◆ Assignment:
Can you reproduce the data below with every "Capela" swapped for "Igreja", everything else kept the same and the pictures left out?

Records supplied: Begin

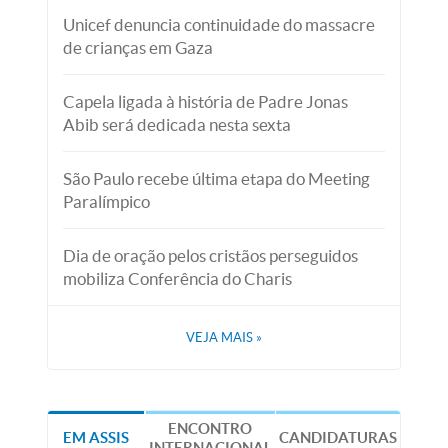
Unicef denuncia continuidade do massacre
de crianças em Gaza
Capela ligada à história de Padre Jonas
Abib será dedicada nesta sexta
São Paulo recebe última etapa do Meeting
Paralímpico
Dia de oração pelos cristãos perseguidos
mobiliza Conferência do Charis
VEJA MAIS
»
ENCONTRO
EM ASSIS
CANDIDATURAS
INTERNACIONAL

Records supplied: End

◆ Problem solution:
Unicef denuncia continuidade do massacre
de crianças em Gaza
Igreja ligada à história de Padre Jonas
Abib será dedicada nesta sexta
São Paulo recebe última etapa do Meeting
Paralímpico
Dia de oração pelos cristãos perseguidos
mobiliza Conferência do Charis
VEJA MAIS
»
ENCONTRO
EM ASSIS
CANDIDATURAS
INTERNACIONAL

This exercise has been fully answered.